(Page-level text extractions)

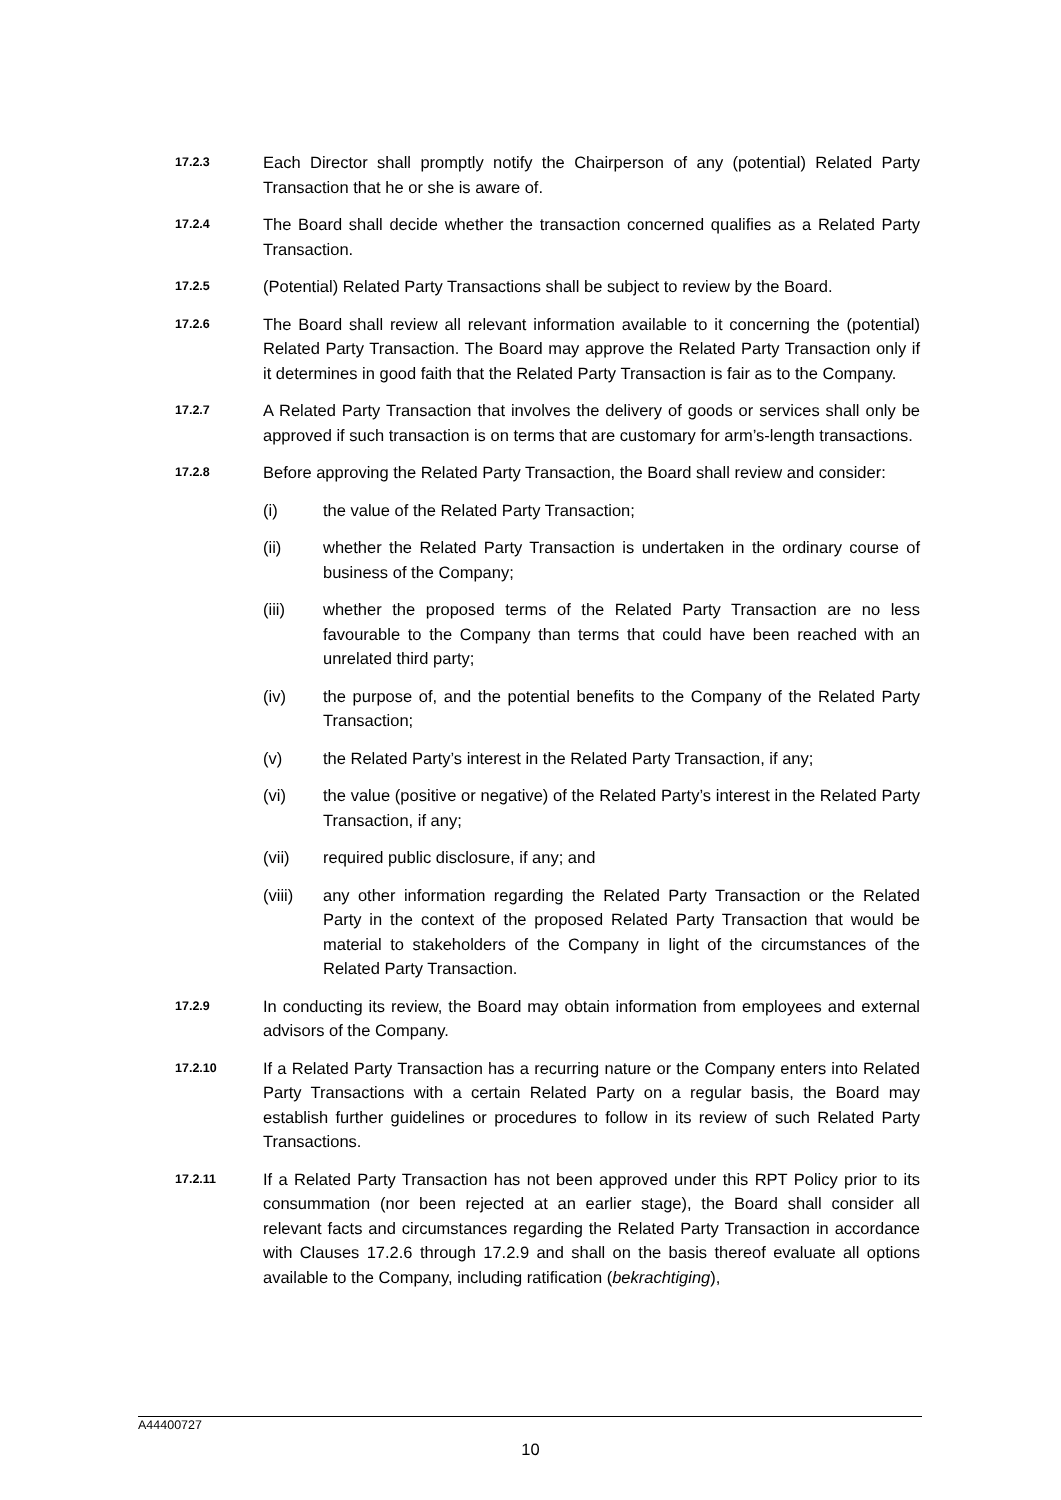17.2.3
Each Director shall promptly notify the Chairperson of any (potential) Related Party Transaction that he or she is aware of.
17.2.4
The Board shall decide whether the transaction concerned qualifies as a Related Party Transaction.
17.2.5
(Potential) Related Party Transactions shall be subject to review by the Board.
17.2.6
The Board shall review all relevant information available to it concerning the (potential) Related Party Transaction. The Board may approve the Related Party Transaction only if it determines in good faith that the Related Party Transaction is fair as to the Company.
17.2.7
A Related Party Transaction that involves the delivery of goods or services shall only be approved if such transaction is on terms that are customary for arm’s-length transactions.
17.2.8
Before approving the Related Party Transaction, the Board shall review and consider:
(i) the value of the Related Party Transaction;
(ii) whether the Related Party Transaction is undertaken in the ordinary course of business of the Company;
(iii) whether the proposed terms of the Related Party Transaction are no less favourable to the Company than terms that could have been reached with an unrelated third party;
(iv) the purpose of, and the potential benefits to the Company of the Related Party Transaction;
(v) the Related Party’s interest in the Related Party Transaction, if any;
(vi) the value (positive or negative) of the Related Party’s interest in the Related Party Transaction, if any;
(vii) required public disclosure, if any; and
(viii) any other information regarding the Related Party Transaction or the Related Party in the context of the proposed Related Party Transaction that would be material to stakeholders of the Company in light of the circumstances of the Related Party Transaction.
17.2.9
In conducting its review, the Board may obtain information from employees and external advisors of the Company.
17.2.10
If a Related Party Transaction has a recurring nature or the Company enters into Related Party Transactions with a certain Related Party on a regular basis, the Board may establish further guidelines or procedures to follow in its review of such Related Party Transactions.
17.2.11
If a Related Party Transaction has not been approved under this RPT Policy prior to its consummation (nor been rejected at an earlier stage), the Board shall consider all relevant facts and circumstances regarding the Related Party Transaction in accordance with Clauses 17.2.6 through 17.2.9 and shall on the basis thereof evaluate all options available to the Company, including ratification (bekrachtiging),
A44400727
10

Exercise prompt
Produce a word-for-word copy of the records, omitting all images.

Solution
17.2.3
Each Director shall promptly notify the Chairperson of any (potential) Related Party Transaction that he or she is aware of.
17.2.4
The Board shall decide whether the transaction concerned qualifies as a Related Party Transaction.
17.2.5
(Potential) Related Party Transactions shall be subject to review by the Board.
17.2.6
The Board shall review all relevant information available to it concerning the (potential) Related Party Transaction. The Board may approve the Related Party Transaction only if it determines in good faith that the Related Party Transaction is fair as to the Company.
17.2.7
A Related Party Transaction that involves the delivery of goods or services shall only be approved if such transaction is on terms that are customary for arm’s-length transactions.
17.2.8
Before approving the Related Party Transaction, the Board shall review and consider:
(i) the value of the Related Party Transaction;
(ii) whether the Related Party Transaction is undertaken in the ordinary course of business of the Company;
(iii) whether the proposed terms of the Related Party Transaction are no less favourable to the Company than terms that could have been reached with an unrelated third party;
(iv) the purpose of, and the potential benefits to the Company of the Related Party Transaction;
(v) the Related Party’s interest in the Related Party Transaction, if any;
(vi) the value (positive or negative) of the Related Party’s interest in the Related Party Transaction, if any;
(vii) required public disclosure, if any; and
(viii) any other information regarding the Related Party Transaction or the Related Party in the context of the proposed Related Party Transaction that would be material to stakeholders of the Company in light of the circumstances of the Related Party Transaction.
17.2.9
In conducting its review, the Board may obtain information from employees and external advisors of the Company.
17.2.10
If a Related Party Transaction has a recurring nature or the Company enters into Related Party Transactions with a certain Related Party on a regular basis, the Board may establish further guidelines or procedures to follow in its review of such Related Party Transactions.
17.2.11
If a Related Party Transaction has not been approved under this RPT Policy prior to its consummation (nor been rejected at an earlier stage), the Board shall consider all relevant facts and circumstances regarding the Related Party Transaction in accordance with Clauses 17.2.6 through 17.2.9 and shall on the basis thereof evaluate all options available to the Company, including ratification (bekrachtiging),
A44400727
10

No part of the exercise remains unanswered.